According to the Alzheimer’s Association, around 11% of Americans over age 65 are living with Alzheimer’s, a disease characterized by two brain pathologies, amyloid-beta plaques and tau neurofibrillary tangles. But autopsies show that up to another 30% of older people have this neuropathology while never having exhibited cognitive impairment; that is, resilience to amyloid and tau is, by a long way, the rule rather than the exception. Genetic understanding of this resilience is hampered by the limited availability of postmortem brain assessments paired with genetics and cognitive performance measures.
To increase statistical power for genetic analysis, Jared Phillips, PhD, Timothy Hohman, PhD, and colleagues used molecular and demographic data to derive a proxy of Alzheimer’s neuropathology, applicable to the brains of living, breathing members of eight study cohorts devoted to aging. Billed as the largest genetic study of Alzheimer’s resilience to date, the team’s data harmonization and genetic analysis included 3,272 deceased participants with neuropathology data and 17,241 living participants assessed for neuropathology based on the proxy. Their report was published in the journal Brain.
Having measured the research utility of their proxy (by way of comparison with the fuller model with autopsy data), the team proceeded to genetic analyses involving both longitudinal models, hinging on memory, executive function and language (average follow-up six to eight years). They found novel genetic correlations with resilience across various cardiovascular and neuropsychiatric traits, for example, positive correlation with resting heart rate and negative correlations with Tourette’s syndrome, schizophrenia and multiple sclerosis.
Pathway-level analysis revealed separate associations between resilience and genes working together in three pathways: metabolism of amino acids and derivatives; negative regulation of transforming growth factor beta production; and severe acute respiratory syndrome.

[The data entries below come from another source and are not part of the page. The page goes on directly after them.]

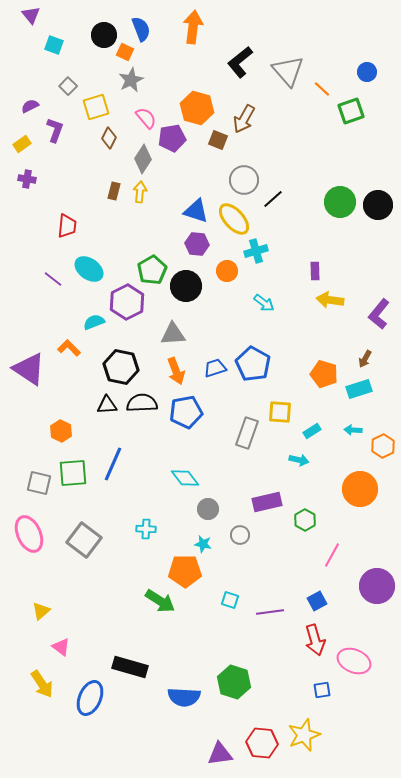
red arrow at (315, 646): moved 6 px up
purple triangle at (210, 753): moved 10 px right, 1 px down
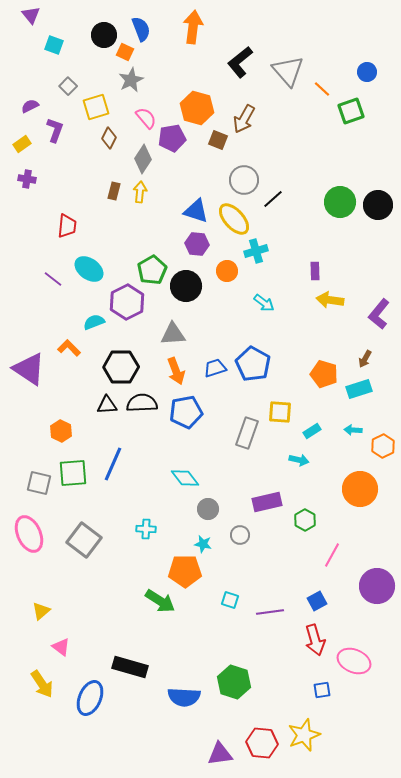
black hexagon at (121, 367): rotated 12 degrees counterclockwise
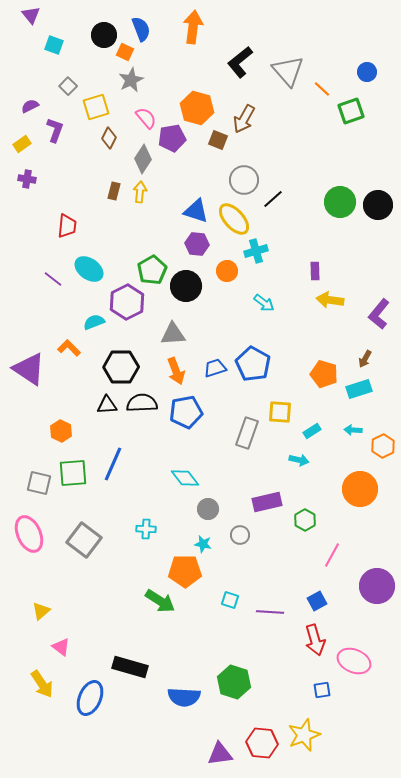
purple line at (270, 612): rotated 12 degrees clockwise
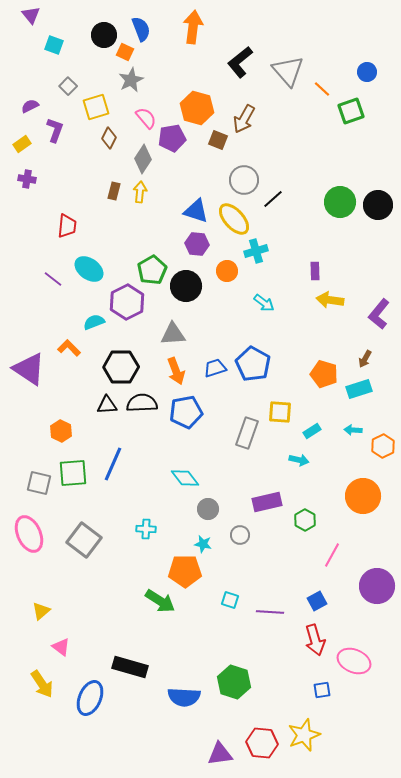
orange circle at (360, 489): moved 3 px right, 7 px down
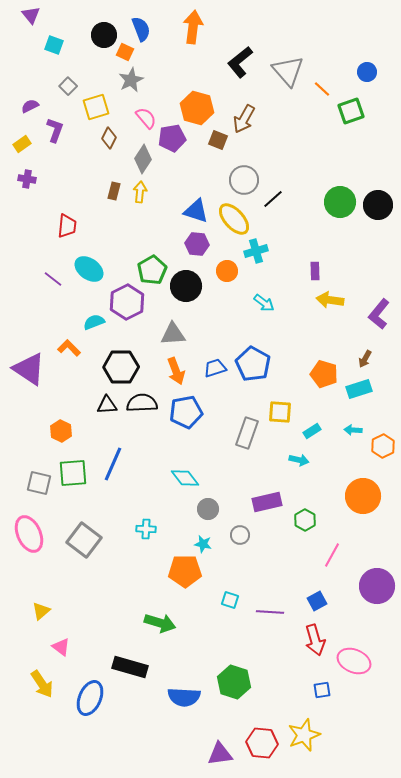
green arrow at (160, 601): moved 22 px down; rotated 16 degrees counterclockwise
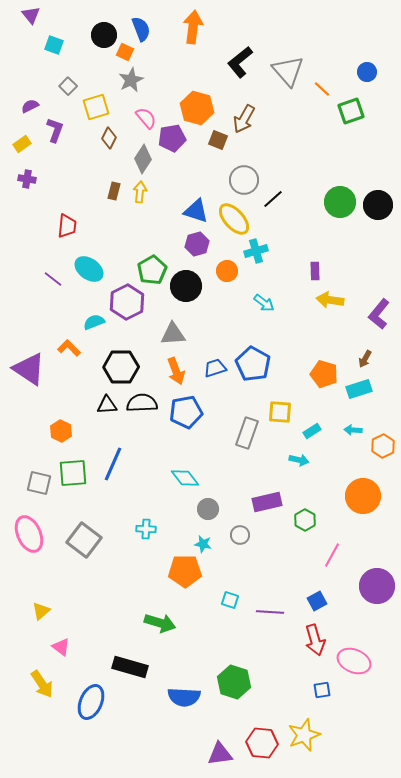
purple hexagon at (197, 244): rotated 20 degrees counterclockwise
blue ellipse at (90, 698): moved 1 px right, 4 px down
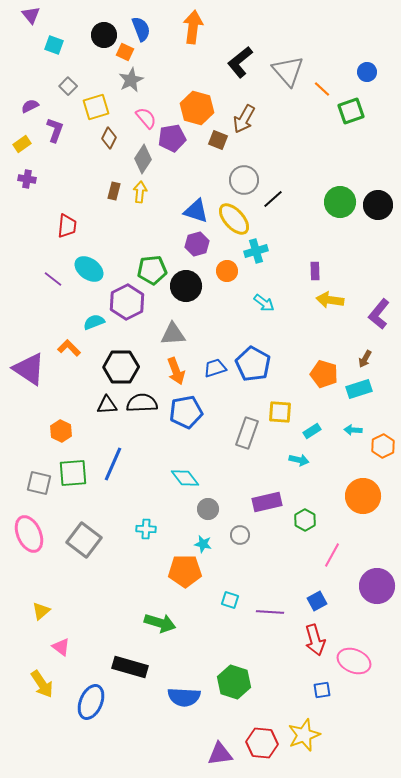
green pentagon at (152, 270): rotated 24 degrees clockwise
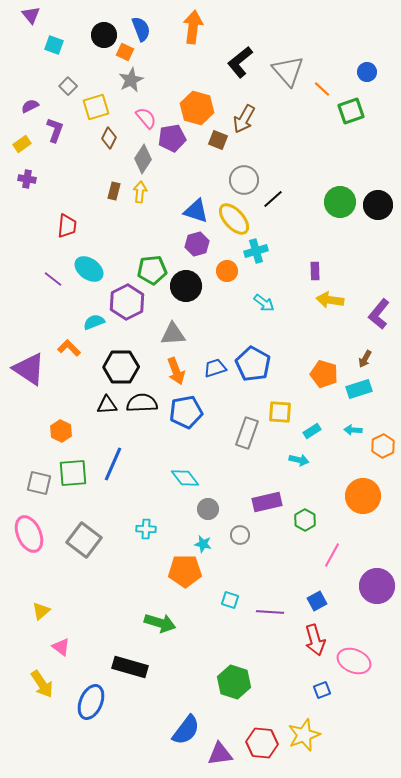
blue square at (322, 690): rotated 12 degrees counterclockwise
blue semicircle at (184, 697): moved 2 px right, 33 px down; rotated 56 degrees counterclockwise
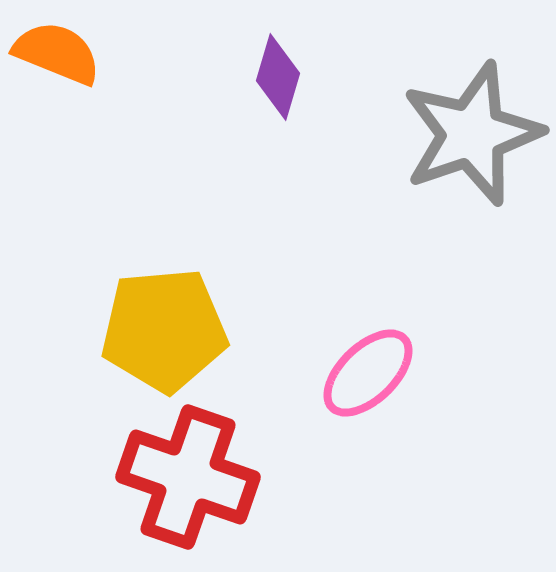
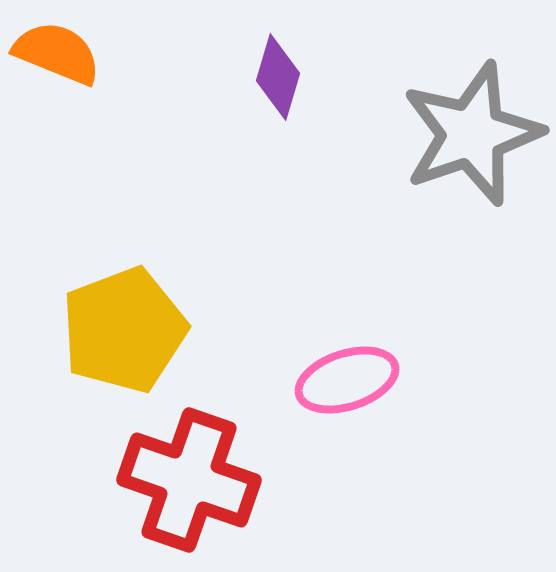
yellow pentagon: moved 40 px left; rotated 16 degrees counterclockwise
pink ellipse: moved 21 px left, 7 px down; rotated 26 degrees clockwise
red cross: moved 1 px right, 3 px down
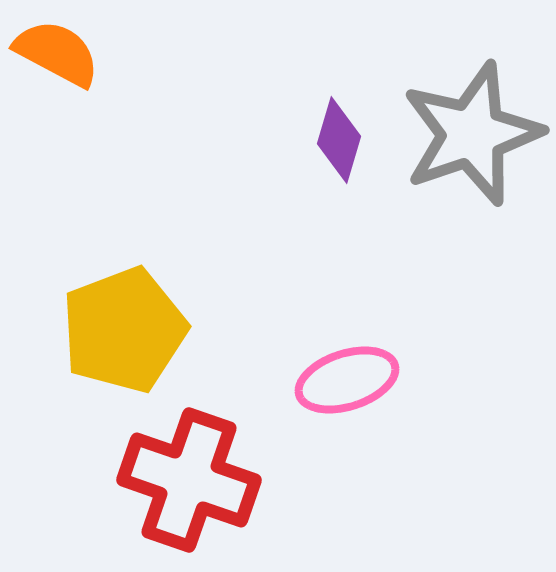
orange semicircle: rotated 6 degrees clockwise
purple diamond: moved 61 px right, 63 px down
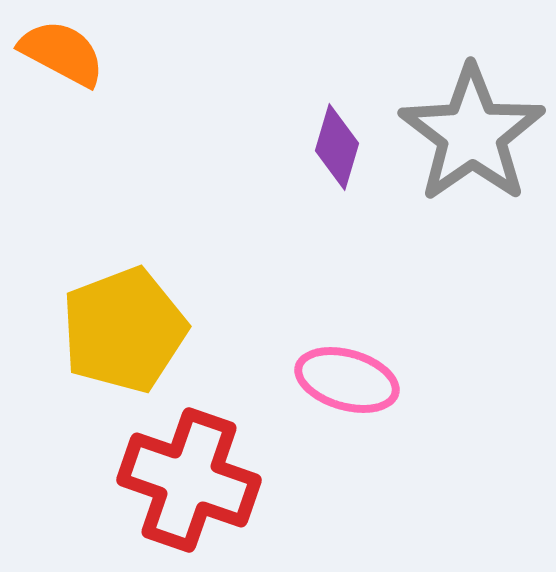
orange semicircle: moved 5 px right
gray star: rotated 16 degrees counterclockwise
purple diamond: moved 2 px left, 7 px down
pink ellipse: rotated 34 degrees clockwise
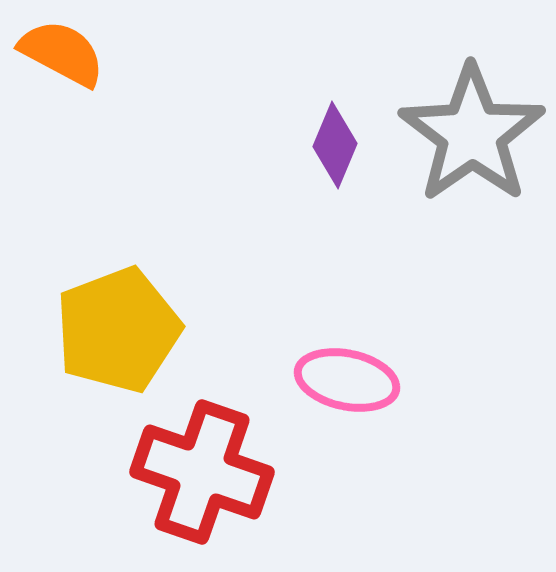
purple diamond: moved 2 px left, 2 px up; rotated 6 degrees clockwise
yellow pentagon: moved 6 px left
pink ellipse: rotated 4 degrees counterclockwise
red cross: moved 13 px right, 8 px up
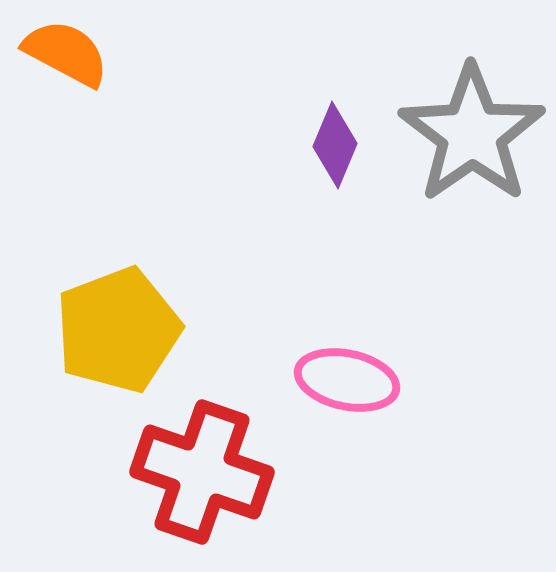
orange semicircle: moved 4 px right
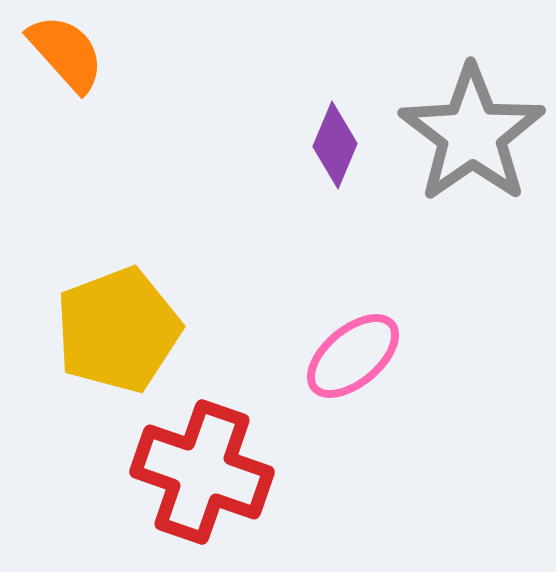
orange semicircle: rotated 20 degrees clockwise
pink ellipse: moved 6 px right, 24 px up; rotated 52 degrees counterclockwise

In single-variant genetic analysis, while no alleles exhibited genome-wide significance, several came close and were found highly biologically suggestive by the authors.
Others on the study from Vanderbilt are Logan Dumitrescu, PhD, Derek Archer, PhD, Alexandra Regelson, MS, Emily Mahoney, Michelle Clifton, MS, Julia Libby, Skylar Walters, MS, Katherine Gifford, PsyD, and Angela Jefferson, PhD. The study was supported by the National Institutes of Health, award numbers F31AG085980, U24AG074855, R01AG059716, R01AG073439.